Psychiatry
Why We Can’t Help Many of the Mentally Ill
The importance of psychiatric advance directives.
Posted September 20, 2023 Reviewed by Lybi Ma
Key points
- Many people in crisis simply refuse psychiatric care.
- Patient autonomy and laws governing involuntary psychiatric hospitalization limit treatment options.
- Psychiatric advance directives constitute a step that ensures patients’ rights to effective care.
By Joseph P. Merlino, MD, MPA, member of the Committee on Religion at the Group for the Advancement of Psychiatry
The parents of a seriously mentally ill adult child recently wrote to me, “The mental health law regime is forcing us to watch our son effectively kill himself. He is a college graduate (or would be if he completed paperwork for his degree), intelligent, talented, and, when on medication, sober, charming, funny, and a lovely person. The putative freedom to suffer from a chronic mental illness is not autonomy.” Their son, they wrote, “suffers from depression and a suspected bipolar disorder, along with the attendant drug abuse.”
Sadly, the experience of this family is not unique as frontline psychiatrists are too often unable to treat many patients in psychiatric crises resulting from mental illness or substance use.
Why can’t the mentally ill who are in crisis be taken to hospitals and be treated? Simply stated, many just say they don’t want to be treated. Their wishes must be respected because:
- the ethical mandate of patient autonomy
- laws governing involuntary psychiatric hospitalization that limit such confinement to individuals presenting as an imminent threat to self or others
This issue also affects the crisis of homelessness in the country. The Department of Housing and Urban Development counted around 582,000 Americans experiencing homelessness in 2022. About one-third of people who are chronically homeless have mental health conditions. About 50 percent have co-occurring substance use problems.
The best and most effective medical treatments available are useless to someone in the throes of psychosis when they refuse lifesaving care. Given the chronicity and severity of this problem, many tried and failed approaches to this problem need to be rethought.
Psychiatric Advance Directives
One way to address this problem is for a large-scale public campaign to educate the public, patients, and mental health providers about psychiatric advance directives, PAD, a step that actually ensures patients’ rights.
In a 2021 publication entitled Implementing Psychiatric Advance Directives: The Transmitter and Receiver Problem and the Neglected Right to Be Deemed Incapable, the authors noted, “A serious investment by clinicians and health care systems to widely implement PADs could significantly improve the treatment process for psychiatric patients who experience incapacitating crises.”
The goal is to document the patient’s wishes about treatment when they are competent, and not in crisis. For PADs to be useful and effective, the healthcare agent, acting in accordance with the patient’s wishes while competent, must prevail, even over the objections of the patient when not competent due to mental illness.

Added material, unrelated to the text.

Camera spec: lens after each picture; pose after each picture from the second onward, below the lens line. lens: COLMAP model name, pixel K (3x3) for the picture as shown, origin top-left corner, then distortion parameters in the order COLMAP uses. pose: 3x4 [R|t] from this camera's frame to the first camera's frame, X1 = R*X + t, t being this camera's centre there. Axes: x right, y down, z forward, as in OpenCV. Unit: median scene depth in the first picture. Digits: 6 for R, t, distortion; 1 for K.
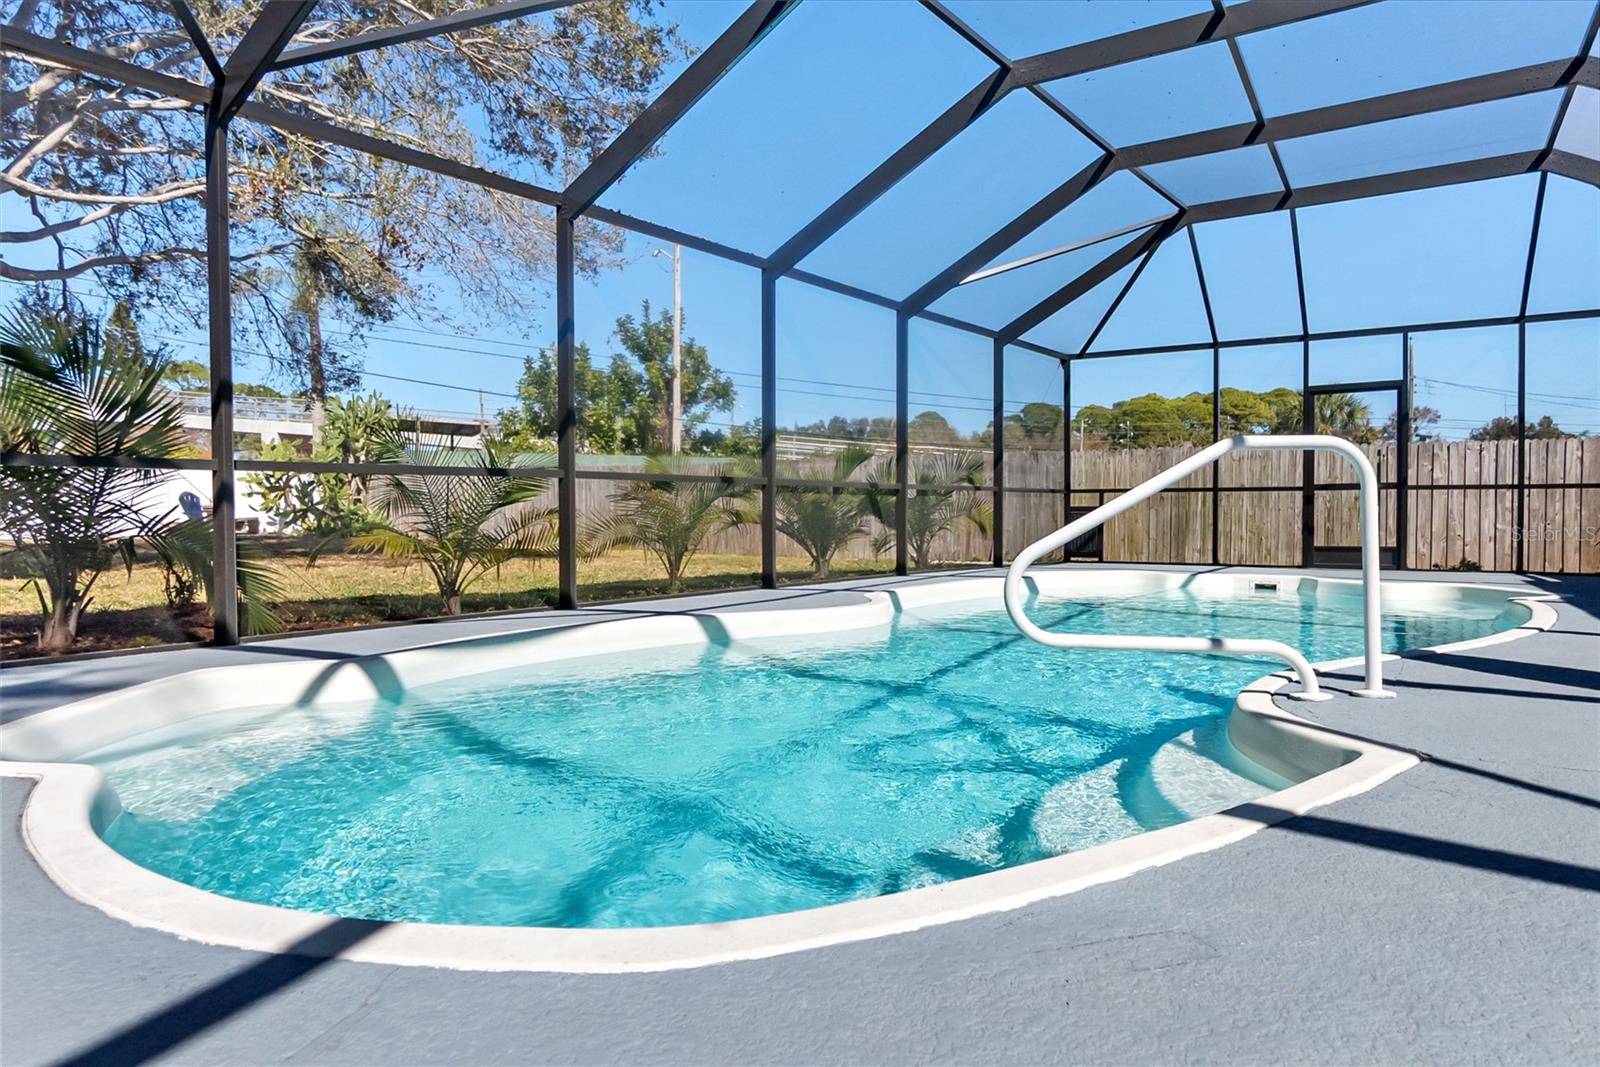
lens RADIAL K [[980.6, 0, 799.8], [0, 980.6, 508.3], [0, 0, 1]] dist [0.001690, 0.000080]
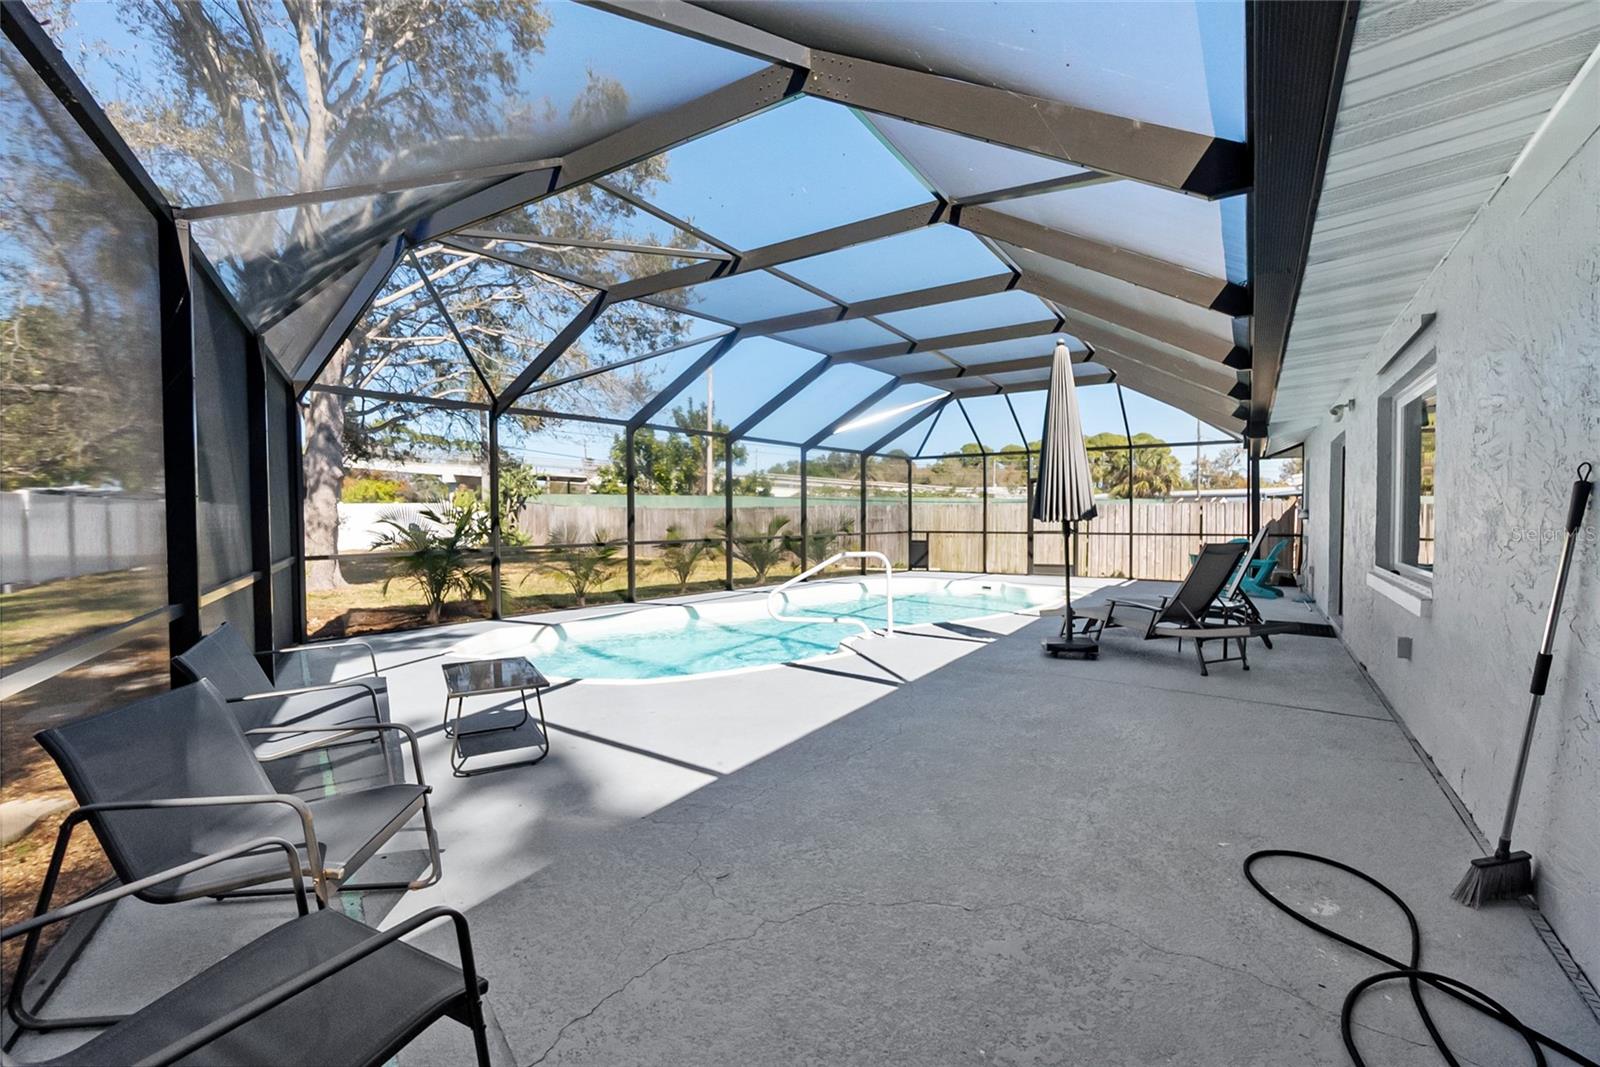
lens RADIAL K [[691.4, 0, 794.7], [0, 691.4, 521.5], [0, 0, 1]] dist [-0.001901, 0.000871]
pose [[0.999793, -0.002975, -0.020104, 0.097821], [0.003109, 0.999973, 0.006651, -0.052852], [0.020083, -0.006712, 0.999776, -0.330821]]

Unfortunately, psychiatrists, by and large, are not at all familiar with PADs. They are rarely used and when they are, they are more often used by patient advocates seeking to deny the most effective treatments on behalf of their clients during a mental health crisis.
PADs are medical advance directives like healthcare proxies and living wills—legally binding documents (although laws about them differ from state to state) that protect one’s rights as a patient. They indicate what one’s treatment choices are in advance of when one might not be able to make them oneself due to incapacitating illness and include the use of psychiatric medication and hospitalization.
The Problem
Psychiatrists working in emergency settings all too often are asked to evaluate people brought in by families or police in the midst of having a psychotic episode but who refuse care. If they are not thought to be an immediate danger to themselves or others, they are discharged to live on the street and to fare as best they can to survive.
Yet, many of these people would do so much better if they were effectively treated, and potentially able to resume their lives with family in the community, as noted above. For example, patients diagnosed with bipolar disorder. when stable and receiving treatment, can be gainfully employed and live with or near family members. However, when in the midst of a manic episode, they can lose their jobs and deplete their family’s savings. Most significantly, when severely depressed, they may take their own lives, leaving families behind to grieve and mourn.
Why have PADs not taken hold like their medical counterparts? There are several implementation problems involved in the successful use of PADs, many having to do with communication and practice.
A concerted push to educate mental health care providers could go a long way towards making the PAD as intrinsic to healthcare as the medical healthcare proxy and living will are. Some steps that can be quickly and easily taken include teaching about the use of PADs in psychiatric residency and other mental health professional training programs. Additional steps could include patient education about PADs during psychiatric hospital discharge planning and during outpatient mental health treatment. Healthcare organizations can include questions and information about PADs just as with other kinds of medical advance directives.